Aaron and I made a toast to the Ligurian Sea. And to the Barbara Ann , our ridiculously luxurious yacht that we whored up together and bought on a reckless whim — why, we weren’t really sure, maybe because two secret millionaires have to splash out on something . But it did the trick. This was ours. Who else could I sail across the open sea with except Aaron Bever? That very night, I think, we finally resumed our photo sessions. We sailed around Cap Corse and down the east coast of Corsica, past Bastia, and moored at Santa Lucia di Moriani, the small seaside resort where we had the rental house. We chatted freely about the immediate future, about America, we laughed about the number of pictures we’d have to take in advance. He said he was planning to come visit me in California, he’d like to join me there.
“Are you still going to go see Wilbert?” he asked a few days later.
“No,” I reassured him. “The day I was supposed to go see him, we’ll still be here. It’s better this way. Dad brought it up again when we went out to eat. He was afraid I was up to something. I didn’t tell him I’d already talked to him.”
“How’d you get his number?” Suspicion had crept back into his voice.

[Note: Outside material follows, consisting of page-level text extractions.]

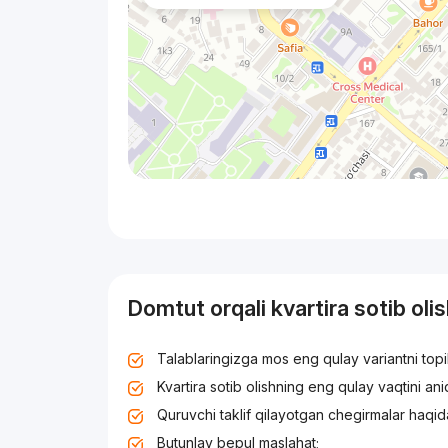
Domtut orqali kvartira sotib oli
Talablaringizga mos eng qulay variantni top
Kvartira sotib olishning eng qulay vaqtini an
Quruvchi taklif qilayotgan chegirmalar haqid
Butunlay bepul maslahat;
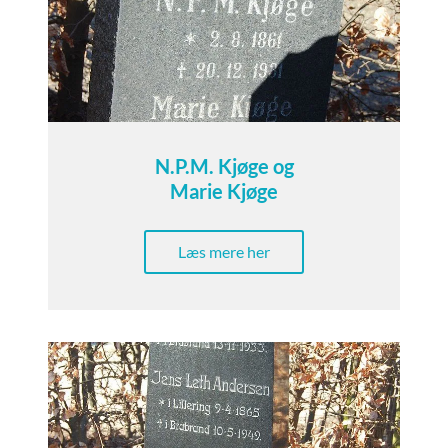
N.P.M. Kjøge og
Marie Kjøge
Læs mere her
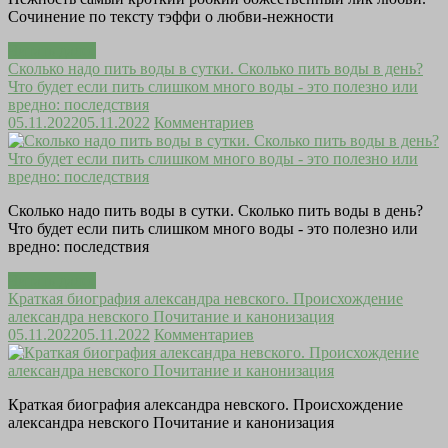
Сочинение по тексту тэффи о любви-нежности
Читать далее
Сколько надо пить воды в сутки. Сколько пить воды в день?
Что будет если пить слишком много воды - это полезно или
вредно: последствия
05.11.2022
05.11.2022
Комментариев
Сколько надо пить воды в сутки. Сколько пить воды в день?
Что будет если пить слишком много воды - это полезно или
вредно: последствия
Читать далее
Краткая биография александра невского. Происхождение
александра невского Почитание и канонизация
05.11.2022
05.11.2022
Комментариев
Краткая биография александра невского. Происхождение
александра невского Почитание и канонизация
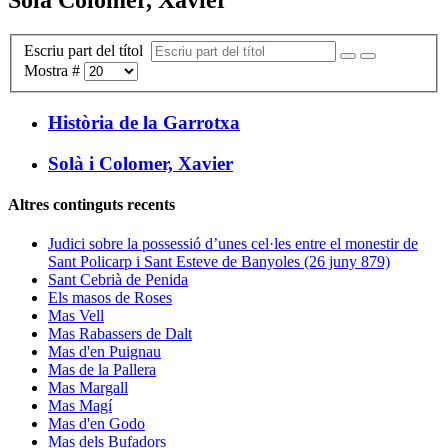
Escriu part del títol
Mostra #
Història de la Garrotxa
Solà i Colomer, Xavier
Altres continguts recents
Judici sobre la possessió d’unes cel·les entre el monestir de
Sant Policarp i Sant Esteve de Banyoles (26 juny 879)
Sant Cebrià de Penida
Els masos de Roses
Mas Vell
Mas Rabassers de Dalt
Mas d'en Puignau
Mas de la Pallera
Mas Margall
Mas Magí
Mas d'en Godo
Mas dels Bufadors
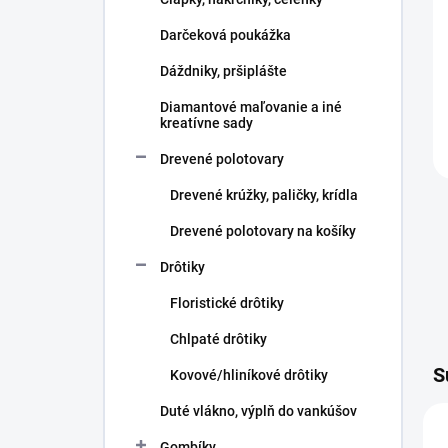
e
l
Darčeková poukážka
Dáždniky, pršiplášte
Diamantové maľovanie a iné
kreatívne sady
Drevené polotovary
Drevené krúžky, paličky, krídla
Drevené polotovary na košíky
Drôtiky
Floristické drôtiky
Chlpaté drôtiky
S
Kovové/hliníkové drôtiky
Duté vlákno, výplň do vankúšov
Gombíky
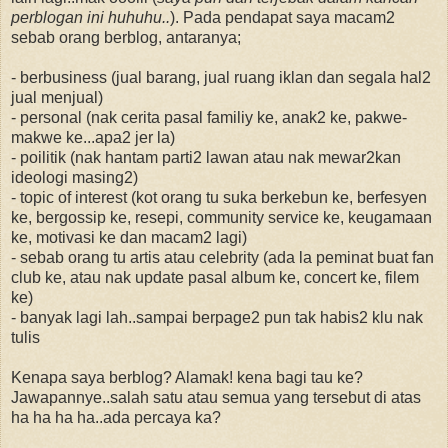
perblogan ini huhuhu..
). Pada pendapat saya macam2
sebab orang berblog, antaranya;
- berbusiness (jual barang, jual ruang iklan dan segala hal2
jual menjual)
- personal (nak cerita pasal familiy ke, anak2 ke, pakwe-
makwe ke...apa2 jer la)
- poilitik (nak hantam parti2 lawan atau nak mewar2kan
ideologi masing2)
- topic of interest (kot orang tu suka berkebun ke, berfesyen
ke, bergossip ke, resepi, community service ke, keugamaan
ke, motivasi ke dan macam2 lagi)
- sebab orang tu artis atau celebrity (ada la peminat buat fan
club ke, atau nak update pasal album ke, concert ke, filem
ke)
- banyak lagi lah..sampai berpage2 pun tak habis2 klu nak
tulis
Kenapa saya berblog? Alamak! kena bagi tau ke?
Jawapannye..salah satu atau semua yang tersebut di atas
ha ha ha ha..ada percaya ka?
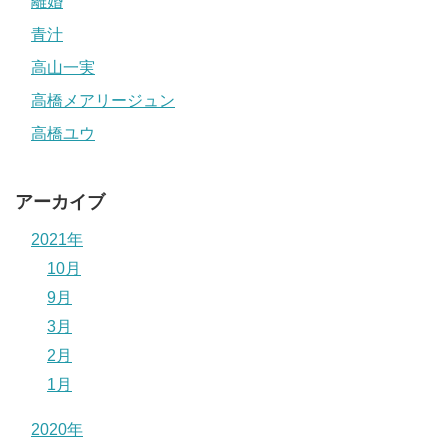
離婚
青汁
高山一実
高橋メアリージュン
高橋ユウ
アーカイブ
2021年
10月
9月
3月
2月
1月
2020年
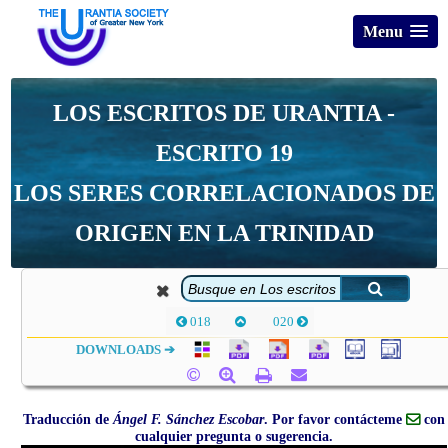
Menu
LOS ESCRITOS DE URANTIA -
ESCRITO 19
LOS SERES CORRELACIONADOS DE
ORIGEN EN LA TRINIDAD
018
020
DOWNLOADS ➔
Traducción de
Ángel F. Sánchez Escobar
. Por favor contácteme
con
cualquier pregunta o sugerencia.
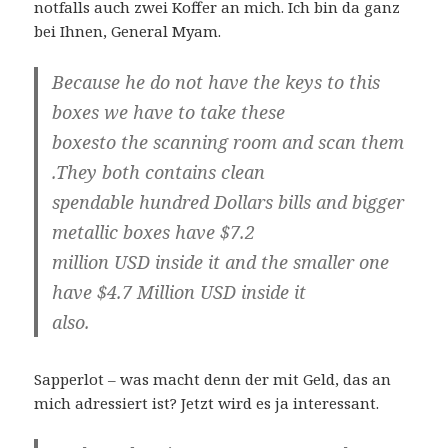
notfalls auch zwei Koffer an mich. Ich bin da ganz
bei Ihnen, General Myam.
Because he do not have the keys to this
boxes we have to take these
boxesto the scanning room and scan them
.They both contains clean
spendable hundred Dollars bills and bigger
metallic boxes have $7.2
million USD inside it and the smaller one
have $4.7 Million USD inside it
also.
Sapperlot – was macht denn der mit Geld, das an
mich adressiert ist? Jetzt wird es ja interessant.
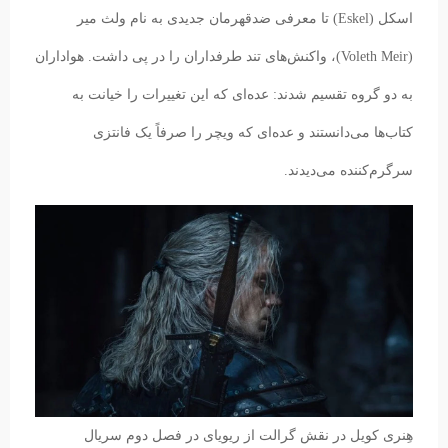
اسکل (Eskel) تا معرفی ضدقهرمان جدیدی به نام ولث میر
(Voleth Meir)، واکنش‌های تند طرفداران را در پی داشت. هواداران
به دو گروه تقسیم شدند: عده‌ای که این تغییرات را خیانت به
کتاب‌ها می‌دانستند و عده‌ای که ویچر را صرفاً یک فانتزی
سرگرم‌کننده می‌دیدند.
هِنری کویل در نقش گرالت از ریویای در فصل دوم سریال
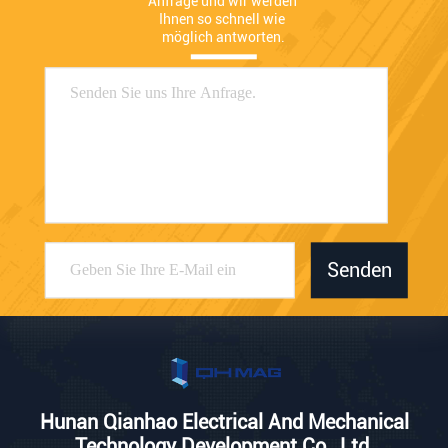
Anfrage und wir werden 
Ihnen so schnell wie 
möglich antworten.
Senden
Hunan Qianhao Electrical And Mechanical
Technology Development Co., Ltd.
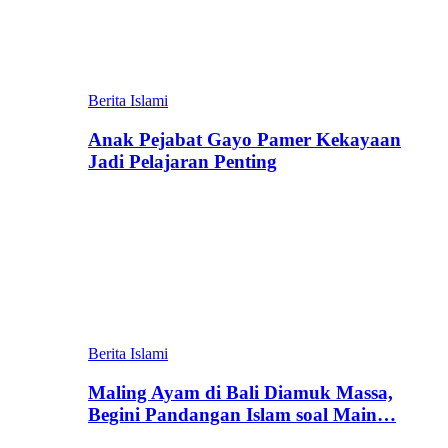
Berita Islami
Anak Pejabat Gayo Pamer Kekayaan
Jadi Pelajaran Penting
Berita Islami
Maling Ayam di Bali Diamuk Massa,
Begini Pandangan Islam soal Main…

“Easy, from my parents’ phone.”
I didn’t tell Siem that either. I had a war president of a father who had dragged his son into court, just like that. Since then, our household was well and truly devoid of nuance: you’re either with us, or against us. Wilbert’s name hadn’t been mentioned at the farmhouse since 1990. You didn’t dare. Let alone phone him up. Let alone go see him.
“Did you cancel?”
“Not yet.”
The afternoon of the bushfire Aaron asked how I’d feel if he didn’t return to the Vluchtestraat and I gave up my student house: “We’ll just ship all our junk,” he said, “you know, emigrate. And not come back for the time being. Ship our stuff? Heck, we’ll just ditch it. What do you think?” And although living together had never really occurred to me before, and was, more to the point, exactly the opposite of my conclusions over the previous weeks, I shared his audacity: Yes! Let’s do it! The more we philosophized about it, the more gung-ho we became about moving to California— together —after just six days on vacation, six days away from screwed-up Enschede, six days after our deepest ever relationship crisis, we were, to our amazement, talking about living together , we fantasized excitedly about a new start in the USA. Recovering from a crisis like this one, we told each other, requires more than patchwork, and as we stood there on our hill watching that bushfire, I wondered whether the prickly smell of millions of popping pine needles had cleansed our muddled heads, or in fact fogged them up.